Some writers here have suggested that the markup scheme be simple
enough that people can create marked up text with ordinary, fixed
width editors.  They and others argue that the standard should also be
simple enough that messages can be understood with the same
old-fashioned tools.  

I'm definitely in the "simple enough to create by hand" camp.

This seems to me a crucial point.  The simplemail proposal only makes
sense if we postulate that the sender, the reader, or both are using
plain-ASCII (or EBCDIC or 8859 or ...) text processors;  not user
agents.  If both are using MIME user agents, they can just as well use
richtext.

This "either-or" distinction isn't right and I believes obscures a significant
segment of the real world. It is perfectly possible to be using a MIME-aware
user agent that does not have the capability of generating richtext. (Note that
the requirements for richtext support have to do with being able to display it,
not create it.)

The user agent I'm using to write this message is just such an agent, as a
matter of fact. It is fully MIME-aware in terms of both the messages it creates
and receives. It cannot, however, create richtext ab initio; the necessary
infrastructure simply isn't there (in particular, I'm using a plain text
terminal to write this, and I don't have a text processor available for this
environment that cranks out richtext). Viewing a substantial fraction of the
complete set of richtext semantics isn't a problem in this environment.
Creating them out of whole cloth is a big problem, however.

To the extent that simpletext offers a means of creating enhanced documents
without having to develop custom text processing software, it is a big
improvement over richtext for a lot of environments. But this in no way implies
that other MIME capabilities aren't there. As a result we don't need to assume
that labelling simpletext as simpletext is a big problem.

For that matter, we should avoid the assumption that no help is available for
composing simpletext.

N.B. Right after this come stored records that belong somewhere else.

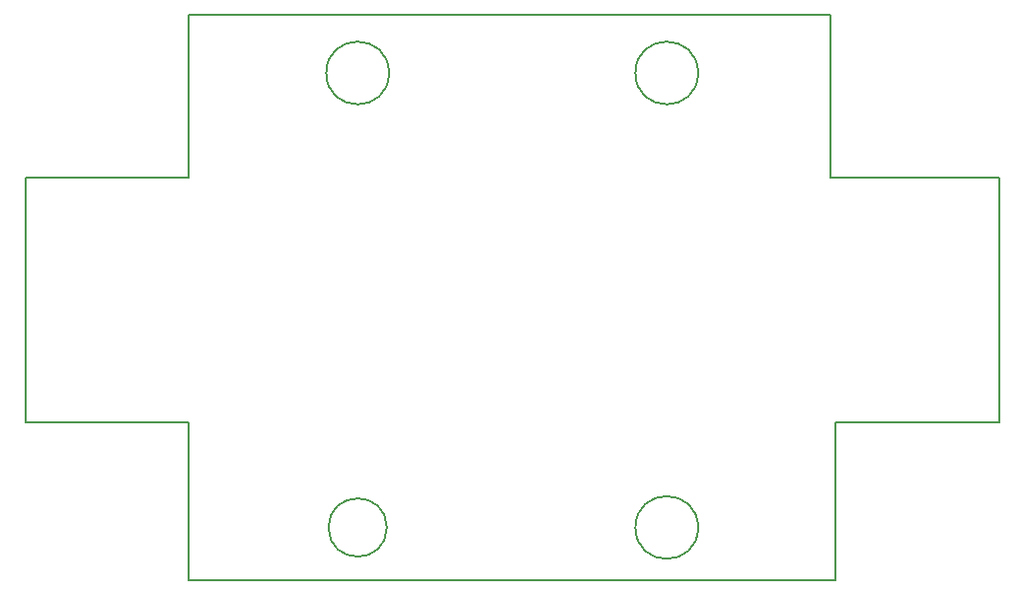
<source format=gbr>
G04 #@! TF.FileFunction,Profile,NP*
%FSLAX46Y46*%
G04 Gerber Fmt 4.6, Leading zero omitted, Abs format (unit mm)*
G04 Created by KiCad (PCBNEW 4.0.2-4+6225~38~ubuntu15.10.1-stable) date Sat 09 Apr 2016 11:14:47 AM CDT*
%MOMM*%
G01*
G04 APERTURE LIST*
%ADD10C,0.100000*%
%ADD11C,0.150000*%
G04 APERTURE END LIST*
D10*
D11*
X138600000Y-88600000D02*
G75*
G03X138600000Y-88600000I-2500000J0D01*
G01*
X177100000Y-93100000D02*
X177100000Y-79600000D01*
X165292582Y-88600000D02*
G75*
G03X165292582Y-88600000I-2692582J0D01*
G01*
X176600000Y-58600000D02*
X178100000Y-58600000D01*
X165292582Y-49600000D02*
G75*
G03X165292582Y-49600000I-2692582J0D01*
G01*
X138792582Y-49600000D02*
G75*
G03X138792582Y-49600000I-2692582J0D01*
G01*
X176600000Y-44600000D02*
X176600000Y-58600000D01*
X121600000Y-93100000D02*
X177100000Y-93100000D01*
X177100000Y-79600000D02*
X191100000Y-79600000D01*
X121600000Y-79600000D02*
X121600000Y-93100000D01*
X191100000Y-79600000D02*
X191100000Y-58600000D01*
X191100000Y-58600000D02*
X178100000Y-58600000D01*
X121600000Y-44600000D02*
X176600000Y-44600000D01*
X121600000Y-58600000D02*
X107600000Y-58600000D01*
X107600000Y-79600000D02*
X121600000Y-79600000D01*
X107600000Y-58600000D02*
X107600000Y-79600000D01*
X121600000Y-44600000D02*
X121600000Y-58600000D01*
M02*

</source>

For example, I envision an "electric-simpletext" mode for
my editor which, while it cannot show me right off what the message will really
look like, it can certainly help me out with niggly syntax details.

richtext is just slightly too complex for an electric mode to be very useful. I
once played around a bit with building a "richtext language syntax" mode for
richtext using the language sensitive extensions in my editing environment.
Unfortunately, the result looked just like what it was -- an editor designed to
build richtext programs by insertion/deletion/rearrangement of logical blocks
of language elements. While this might be cool and would keep you honest, it is
a programmer's tool, not a general user's tool.